Devido a um impedimento cultural, estamos perdendo boas representantes no Executivo e no Legislativo
A revelação de uma megacandidatura laranja de 2018 (uma só candidata a deputada estadual pelo DEM no Acre recebeu R$ 240 mil de financiamento partidário e teve apenas seis votos) nos lembra de que o uso de laranjas não é exclusividade do PSL. Ele deve ter sido generalizado. E isso porque nossas regras eleitorais para promover a eleição de mulheres criam também verdadeiros incentivos à corrupção.
A primeira regra é a lei que determina que haja, no mínimo, 30% de candidaturas de cada gênero. Na prática, significa uma cota de 30% de candidatas mulheres. A segunda é a decisão do TSE de que a divisão de recursos do fundo eleitoral deve seguir a mesma razão.
A cota cria representatividade para inglês ver. Para ter mais candidaturas masculinas competitivas, os partidos se enchem de candidatas sem a menor chance. Das mais de 16 mil candidaturas que não tiveram voto nenhum nas eleições municipais de 2016, quase 90% eram mulheres.
E a exigência de 30% das verbas impõe a necessidade de gastos pouco eficientes. Tendo candidaturas mais competitivas que o partido gostaria de turbinar, ele se vê obrigado a colocar mais dinheiro em candidaturas com retorno esperado mais baixo.
E por que candidatamos (e elegemos) tão menos mulheres que homens? Mais do que algum machismo específico dos partidos, creio que o problema é cultural.
Fui funcionário de um partido político (o partido Novo) durante 2015 e 2016. Participei do esforço do partido para encontrar mulheres dispostas a se candidatar.
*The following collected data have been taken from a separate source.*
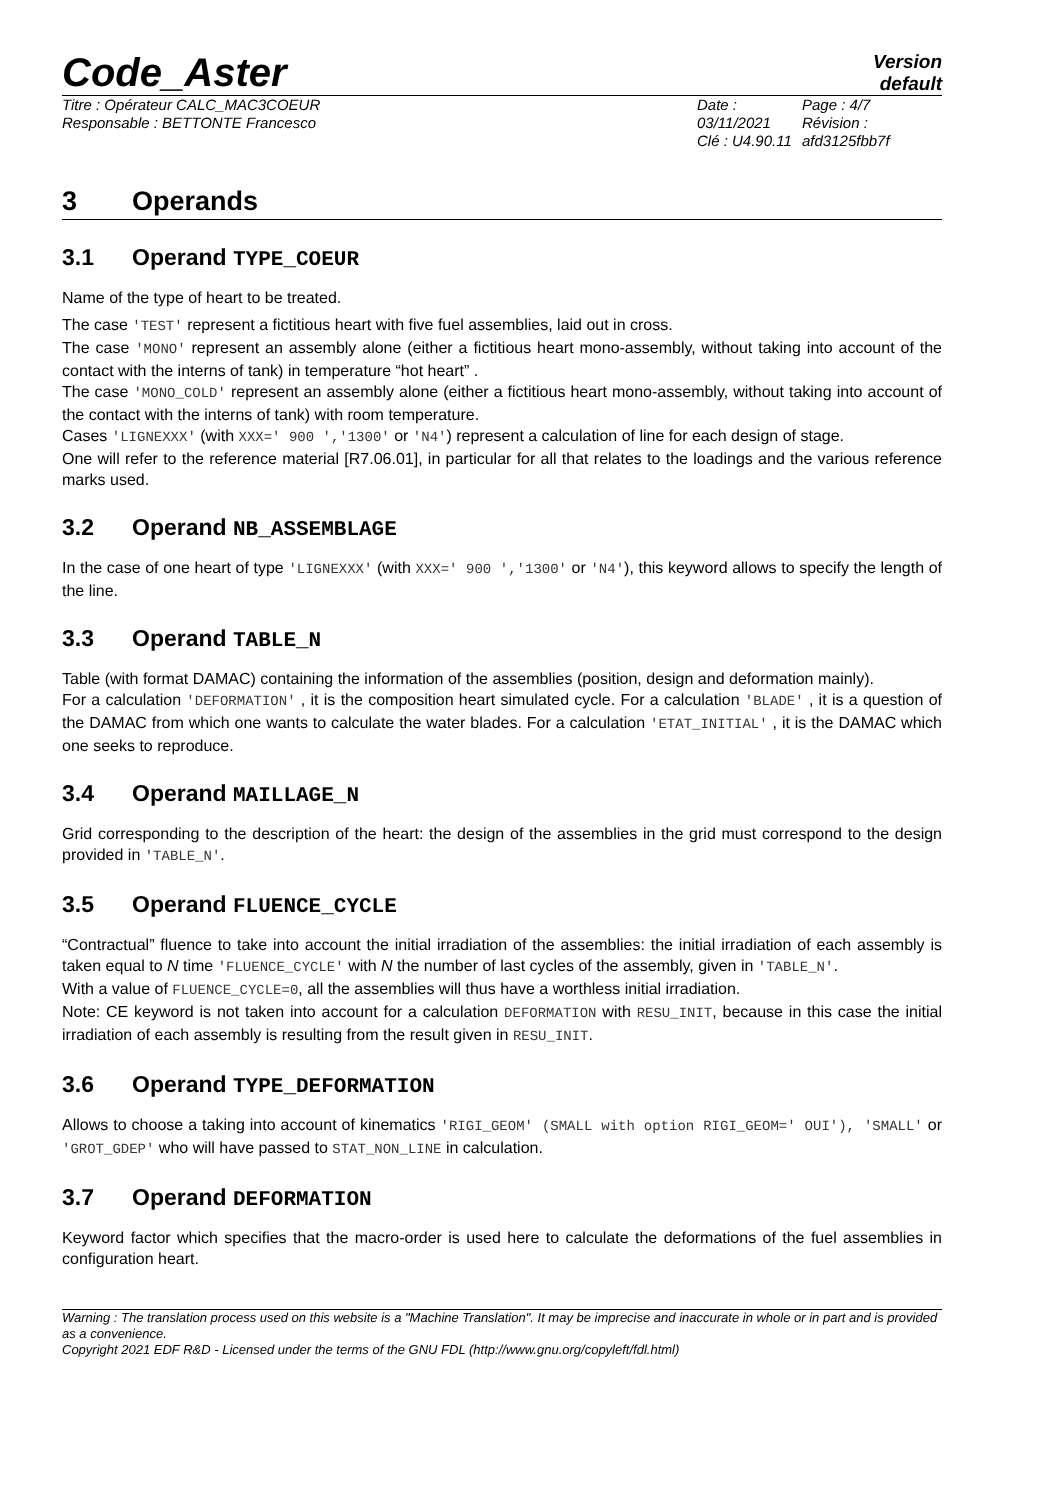Code_Aster
Version
default
Titre : Opérateur CALC_MAC3COEUR
Responsable : BETTONTE Francesco
Date : 03/11/2021
Clé : U4.90.11
Page : 4/7
Révision :
afd3125fbb7f
3 Operands
3.1 Operand TYPE_COEUR
Name of the type of heart to be treated.
The case 'TEST' represent a fictitious heart with five fuel assemblies, laid out in cross.
The case 'MONO' represent an assembly alone (either a fictitious heart mono-assembly, without taking into account of the contact with the interns of tank) in temperature “hot heart” .
The case 'MONO_COLD' represent an assembly alone (either a fictitious heart mono-assembly, without taking into account of the contact with the interns of tank) with room temperature.
Cases 'LIGNEXXX' (with XXX=' 900 ','1300' or 'N4') represent a calculation of line for each design of stage.
One will refer to the reference material [R7.06.01], in particular for all that relates to the loadings and the various reference marks used.
3.2 Operand NB_ASSEMBLAGE
In the case of one heart of type 'LIGNEXXX' (with XXX=' 900 ','1300' or 'N4'), this keyword allows to specify the length of the line.
3.3 Operand TABLE_N
Table (with format DAMAC) containing the information of the assemblies (position, design and deformation mainly).
For a calculation 'DEFORMATION' , it is the composition heart simulated cycle. For a calculation 'BLADE' , it is a question of the DAMAC from which one wants to calculate the water blades. For a calculation 'ETAT_INITIAL' , it is the DAMAC which one seeks to reproduce.
3.4 Operand MAILLAGE_N
Grid corresponding to the description of the heart: the design of the assemblies in the grid must correspond to the design provided in 'TABLE_N'.
3.5 Operand FLUENCE_CYCLE
“Contractual” fluence to take into account the initial irradiation of the assemblies: the initial irradiation of each assembly is taken equal to N time 'FLUENCE_CYCLE' with N the number of last cycles of the assembly, given in 'TABLE_N'.
With a value of FLUENCE_CYCLE=0, all the assemblies will thus have a worthless initial irradiation.
Note: CE keyword is not taken into account for a calculation DEFORMATION with RESU_INIT, because in this case the initial irradiation of each assembly is resulting from the result given in RESU_INIT.
3.6 Operand TYPE_DEFORMATION
Allows to choose a taking into account of kinematics 'RIGI_GEOM' (SMALL with option RIGI_GEOM=' OUI'), 'SMALL' or 'GROT_GDEP' who will have passed to STAT_NON_LINE in calculation.
3.7 Operand DEFORMATION
Keyword factor which specifies that the macro-order is used here to calculate the deformations of the fuel assemblies in configuration heart.
Warning : The translation process used on this website is a "Machine Translation". It may be imprecise and inaccurate in whole or in part and is provided as a convenience.
Copyright 2021 EDF R&D - Licensed under the terms of the GNU FDL (http://www.gnu.org/copyleft/fdl.html)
No caso, o partido tinha o compromisso de só lançar candidaturas que tivessem passado por um processo seletivo meritocrático; nada de laranjas.
E era incrível: mulheres com ideias, currículo e experiência mais do que suficientes para pleitear uma candidatura se sentiam inseguras e desistiam da ideia, sendo que homens com metade da qualificação já se viam como candidatos por direito, com sangue nos olhos para competir e sentindo-se merecedores naturais de todas as honras que o cargo público lhes traria.
A cota para mulheres e a destinação obrigatória de recursos cria uma situação na qual os partidos se veem tendo que abrir mão de candidaturas masculinas promissoras ou tendo de desperdiçar dinheiro em candidaturas que não têm futuro. A tentação de burlar a regra, portanto, é forte. E daí nascem os laranjais.
Mais mulheres na política é altamente desejável. Não porque só mulheres possam representar mulheres, e sim porque a desigualdade de gênero na política indica que, devido a um impedimento cultural, estamos perdendo boas representantes no Executivo e no Legislativo, dando lugar a homens menos capacitados.
A representação feminina na Câmara deu um verdadeiro salto na eleição passada, indo de 51 para 77 deputadas. Provavelmente é efeito da regra de partilha do fundo eleitoral (a cota de 30% das candidaturas existe desde 1997 e, sozinha, não mudou muita coisa). Mais dinheiro para as candidatas mulheres elegeu, como era esperado, mais mulheres.
Mas repare na proporção: 30% dos recursos (estou supondo que o desvio de verbas para mulheres se dê mais nas candidaturas a deputada estadual, menos visíveis) se converteram em 15% de deputadas (77 de 513).
Entre os homens, 70% do recurso produziu 85% dos deputados. O gasto com homens gerou mais resultado. Enquanto não mudarmos a cultura que subjaz essa desigualdade de resultados, nossas regras de promoção de mulheres continuarão germinando novos laranjais.
*Joel Pinheiro da Fonseca, economista, mestre em filosofia pela USP.